Febrie Ditahan: Ini Sudah Putusan Pimpinan. Saya Siap Hadapi. Saya Rasa Ini Bentuk Kriminalisasi

Sudah Terkondisikan Sejak Pagi

PORTALKRIMINAL..ID -JAKARTA: Mantan Jampidsus ditahan, Febrie Adriansyah protes keras karena penahanan tersebut tidak sesuai SOP Penanganan Perkara yang berlaku di Gedung Bundar, Kejaksaan Agung.

“Tetapi (karena) ini sudah menjadi keputusan pimpinan saya siap menghadapinya. Dan saya merasa memang ini (upaya) kriminalisasi (terhadap dirinya), ” kata Febrie sesaat akan memasuki kendaraan tahanan, pukul 23. 00 WIB, Jumat (24/7)
Protes keras Febrie disampaikan dalam proses pemeriksaan.

“Saya sudah diskusi dengan jaksa pemeriksa bahwa alat bukti yang diajukan masih perlu didalami atau dikonfirmasi. ”

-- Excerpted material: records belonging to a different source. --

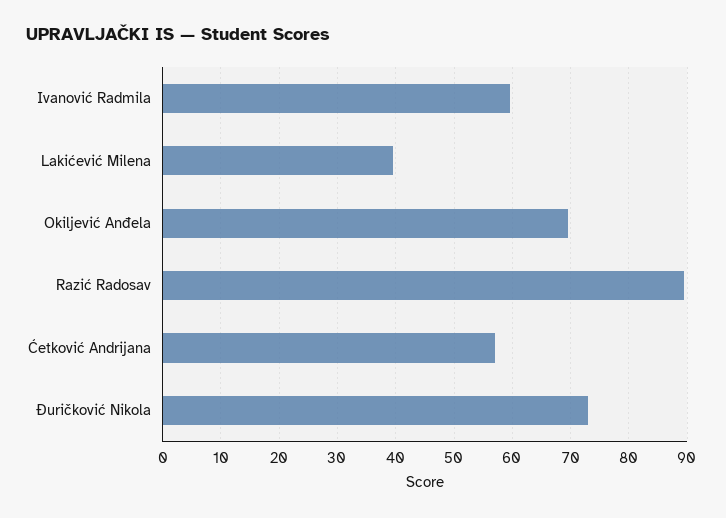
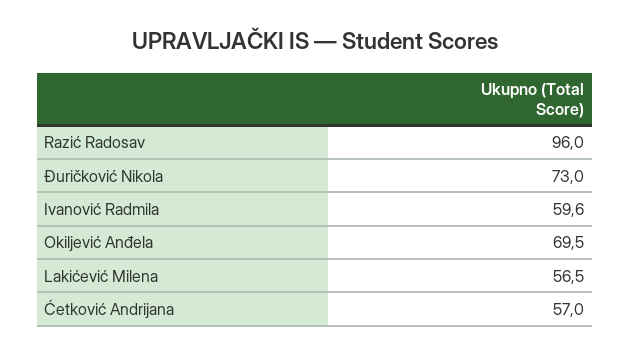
  {
    "Ivanović Radmila": 59.6,
-   "Lakićević Milena": 40,
+   "Lakićević Milena": 56.5,
    "Okiljević Anđela": 69.5,
-   "Razić Radosav": 90,
+   "Razić Radosav": 96,
    "Ćetković Andrijana": 57,
    "Đuričković Nikola": 73
  }

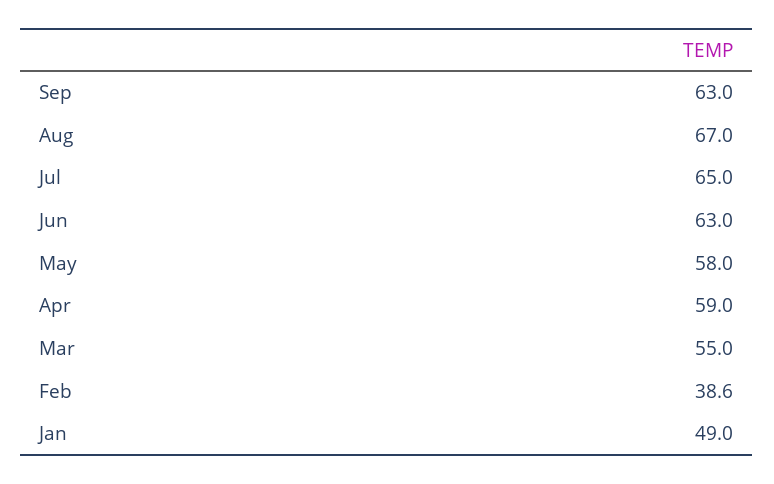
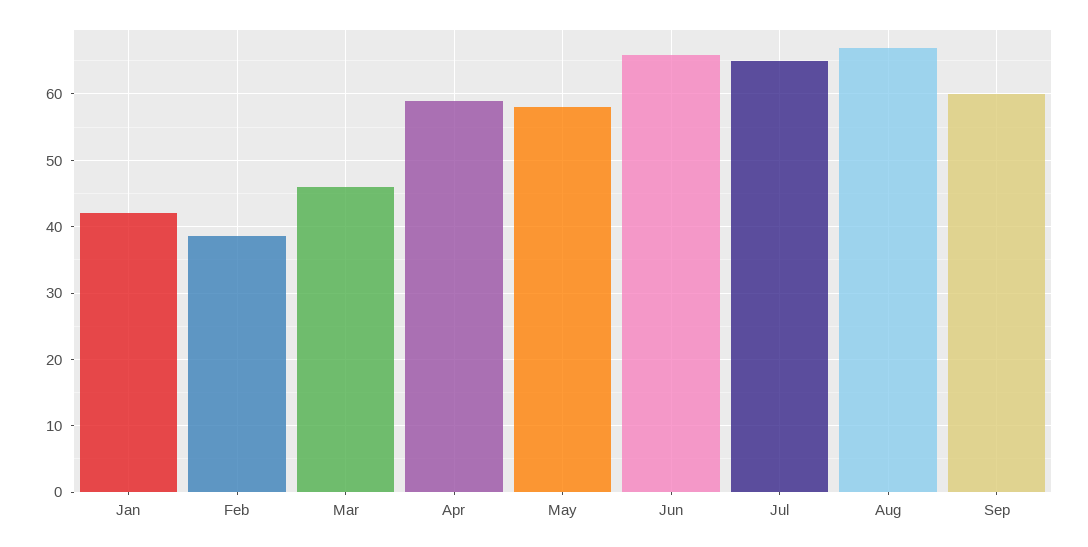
  {
-   "Sep": 63,
+   "Sep": 60,
    "Aug": 67,
    "Jul": 65,
-   "Jun": 63,
+   "Jun": 66,
    "May": 58,
    "Apr": 59,
-   "Mar": 55,
+   "Mar": 46,
    "Feb": 38.6,
-   "Jan": 49
+   "Jan": 42
  }

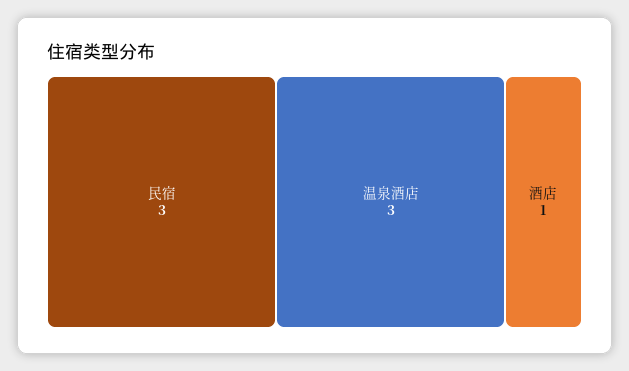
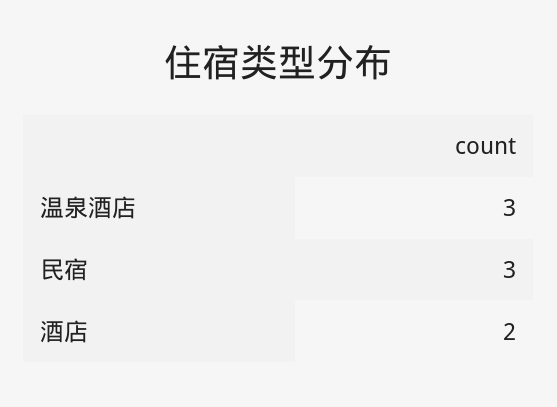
  {
    "民宿": 3,
    "温泉酒店": 3,
-   "酒店": 1
+   "酒店": 2
  }

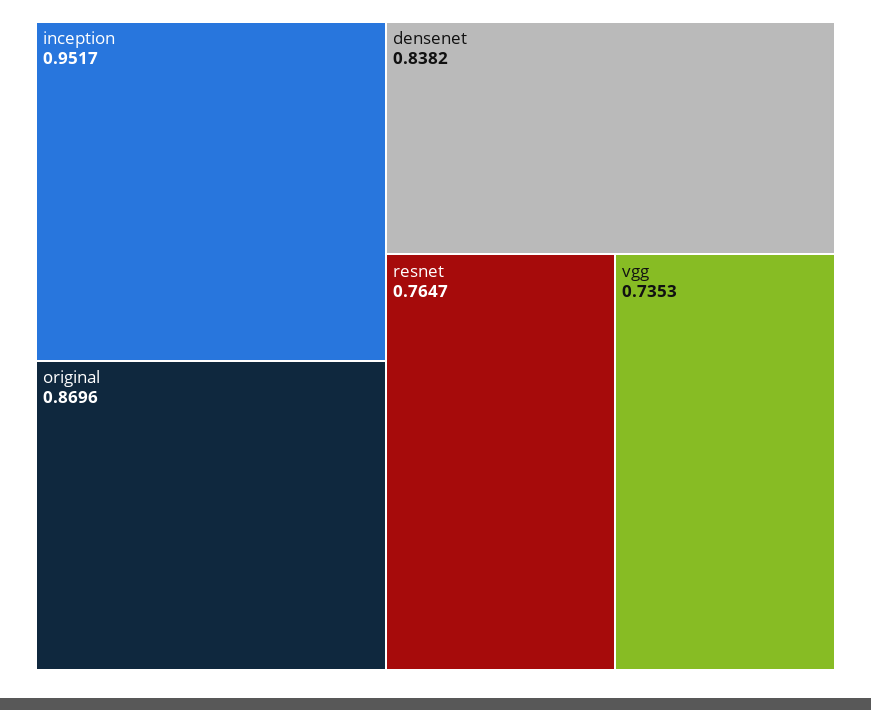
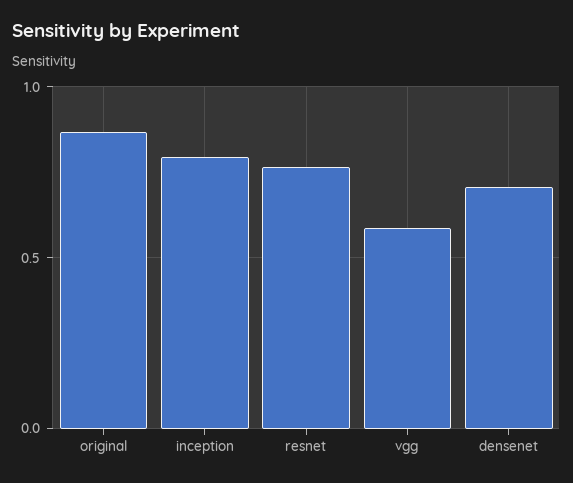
  {
-   "inception": 0.9517,
+   "inception": 0.8,
    "original": 0.8696,
-   "densenet": 0.8382,
+   "densenet": 0.7,
    "resnet": 0.7647,
-   "vgg": 0.7353
+   "vgg": 0.6
  }

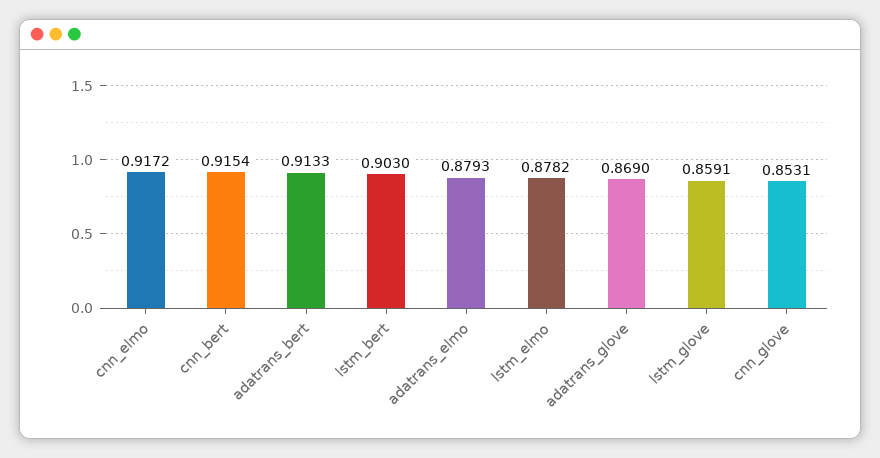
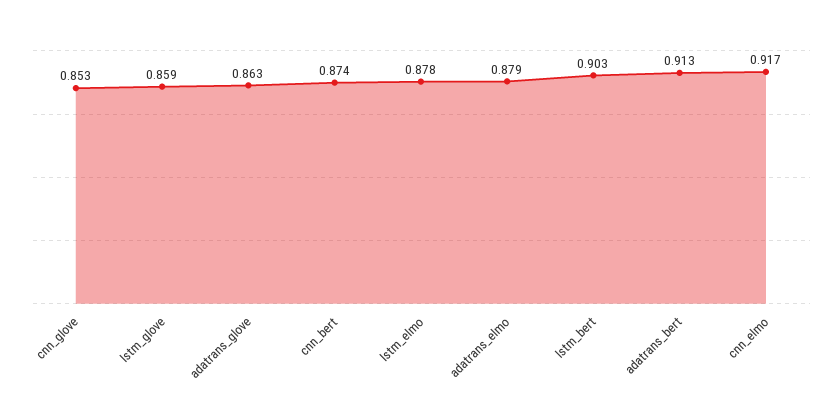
  {
    "cnn_elmo": 0.9172,
-   "cnn_bert": 0.9154,
+   "cnn_bert": 0.874,
    "adatrans_bert": 0.9133,
    "lstm_bert": 0.903,
    "adatrans_elmo": 0.8793,
    "lstm_elmo": 0.8782,
-   "adatrans_glove": 0.869,
+   "adatrans_glove": 0.863,
    "lstm_glove": 0.8591,
    "cnn_glove": 0.8531
  }

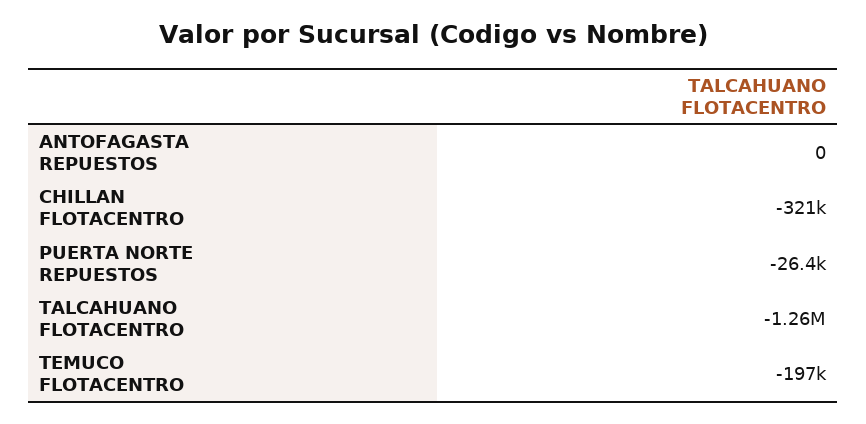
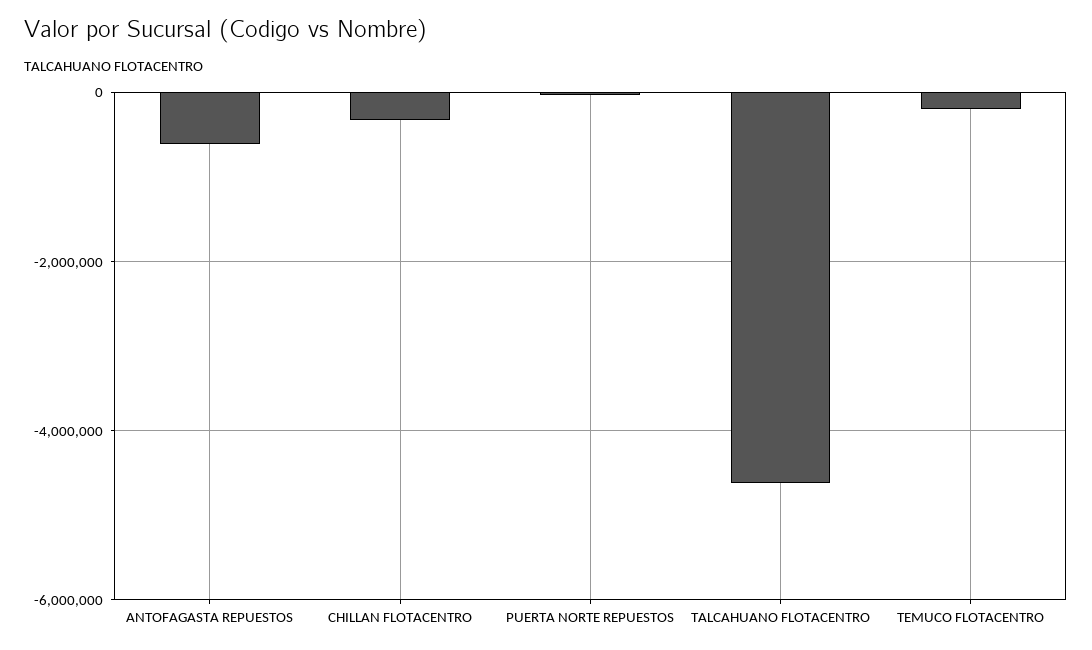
  {
-   "ANTOFAGASTA REPUESTOS": 0,
+   "ANTOFAGASTA REPUESTOS": -600000,
    "CHILLAN FLOTACENTRO": -321000,
    "PUERTA NORTE REPUESTOS": -26400,
-   "TALCAHUANO FLOTACENTRO": -1260000,
+   "TALCAHUANO FLOTACENTRO": -4600000,
    "TEMUCO FLOTACENTRO": -197000
  }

Dan oleh karena itu, menurutnya belum cukup untuk dilakukan penahanan. “Di gedung bundar tidak pernah seperti ini.
Semua alat bukti harus dikonfirmasi dan diperdalam dulu. ”

Bahkan, sambung pria berdarah Lahat yang dilahirkan 58 tahun lalu itu untuk sampai pada penahanan berkali-kali dilakukan Ekspose (Gelar Perkara).

“Setelah yakin (penahanan, Red) ini tidak dzolim baru kita tetapkan tersangka dan barulah kita lakukan penahanan.”

SUDAH DIKONDISIKAN

Penahanan terhadap Febrie yang menjabat Jampidsus sejak 10 Januari 2022 sudah terlihat dari pemindahan lokasi pemeriksaan, yang pekan lalu digelar di Gedung Jampidsus, tapi kali ini dilakukan di Gedung Utama, Kejaksaan Agung.

Pemandangan ini tidak biasa ini makin mengerucut paska pelantikan 5 Pejabat Eselon I oleh Jaksa Agung ST. Burhanuddin.

Semua petinggi Kejagung juga seolah serempak melakukan gerakan tutup mulut.

Sampai akhirnya, rencana penahanan makin mencuat ketika dua mobil tahanan diparkir di bawah dan di lobi Gedung Utama.

TIDAK BER-AC

Pengondisian dan rekayasa memuncak ketika Febrie yang telah berkontribusi kepada negara melalui setoran PNBP sampai 60 triliun lebih dan 5 juta hutan yang dikuasai secara ilegal oleh para Taipan dan terafiliasi Oligarki berhasil dikembalikan , justru diangkut dengan kendaraan tahanan tidak ber-AC yang berada di bagian bawah Gedung Utama.

Sebaliknya, kendaraan tahanan yang ber-AC yang diparkir justru ditempati tersangka lain Don Ritto.

“Langkah jelas makin jelas ada bagian pembunuhan karakter (Character Assassination, ” teriak Ronald Steven di tengah puluhan wartawan yang mulai berkumpul sejak usai Sholat Magrib.

Dugaan pria subur ini sekaligus memperjelas kriminalisasi Febrie bukan isapan jempol.